***** Bacaan untuk Ditelaah
4) Syariat hanya satu sedangkan fiqh lebih dari satu karena terdapat
banyak madzhab fiqh dan aliran hukum lainnya;
5) Syariat menunjukan kesatuan dalam Islam sedangkan fiqh menunjukan
keragamannya.
2. Teori-teori tentang Hukum Islam
Hukum Islam masuk ke Indonesia bersamaan dengan masuknya Agama
Islam ke Nusantara, menurut beberapa sumber terjadi sejak abad VII atau VIII.
Sementara Hukum barat dibawa oleh VOC pada awal abad XVII. Sebelum masuknya
Islam, rakyat Indonesia menganut Hukum adat yang bermacam-macam sistemnya dan
bersifat sangat majemuk. Hat tersebut dipengaruhi oleh keyakinan pada agama Hindu
dan Budha yang sangat kuat pada zaman itu.
Namun satu hal yang tak dapat dinafikan bahwa kehidupan Bangsa
Indonesia sangat dipengaruhi oleh Agama Islam dan hingga saat ini masih
terlihat secara nyata. Dengan konsekwensi tersebut maka wajarlah kalau Hukum
Islam selalu mewarnai taha hukum nasional di Indonesia.
a. Syariat Islam dan Teori Penerimaan Otoritas Hukum. Teori Penerimaan Otoritas Hukum
diperkenalkan oleh seorang orientalis kristen HRA. Gibb dalam bukunya The
Modern Trends of Islam, seperti dikutip H. Ichtijanto, bahwa orang Islam jika
menerima Islam sebagai agamanya, ia akan menerima otoritas Hukum Islam dan taat
dalam menjalankan syariat Islam. Namun, ketaatan ini akan berbeda antara satu
dengan lainnya dan sangat bergantung pada Ketaqwaan masing-masing.
**********
***** Bagian Data
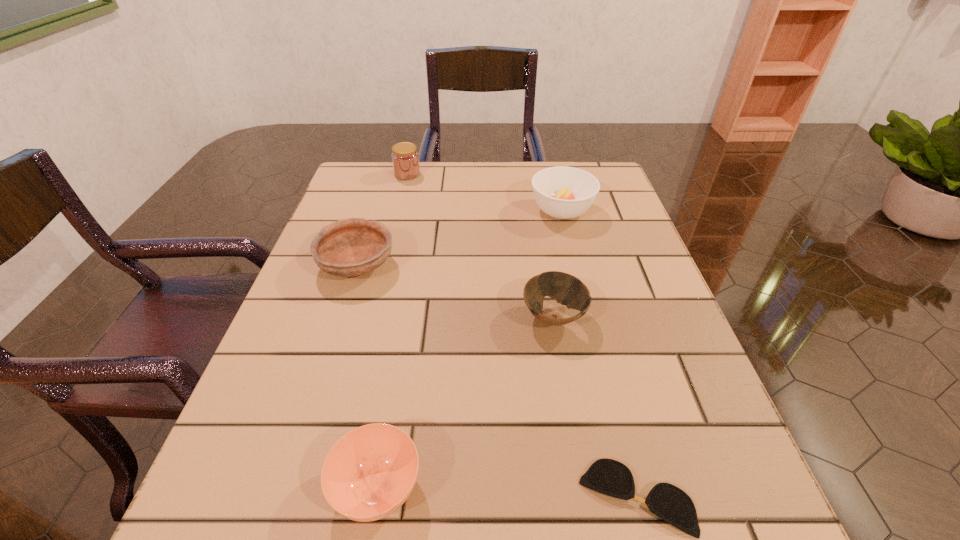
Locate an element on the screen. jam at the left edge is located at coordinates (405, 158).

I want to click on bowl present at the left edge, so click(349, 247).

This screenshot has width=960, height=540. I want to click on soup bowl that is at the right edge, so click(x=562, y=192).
**********
▶ _Tugas_
Ringkaslah bacaan tentang hukum Islam di atas dalam tiga kalimat.

▶ _Jawaban_
Syariat hanya satu dan menunjukkan kesatuan dalam Islam, sedangkan fiqh lebih dari satu karena banyaknya madzhab dan menunjukkan keragaman. Menurut beberapa sumber, Hukum Islam masuk ke Nusantara bersama Agama Islam sejak abad VII atau VIII, sedangkan Hukum barat dibawa VOC pada awal abad XVII, dan sebelum Islam datang rakyat Indonesia menganut Hukum adat yang sangat majemuk. Menurut Teori Penerimaan Otoritas Hukum yang diperkenalkan HRA. Gibb, orang yang menerima Islam sebagai agamanya akan menerima otoritas Hukum Islam, meski ketaatannya berbeda-beda dan bergantung pada ketakwaan masing-masing.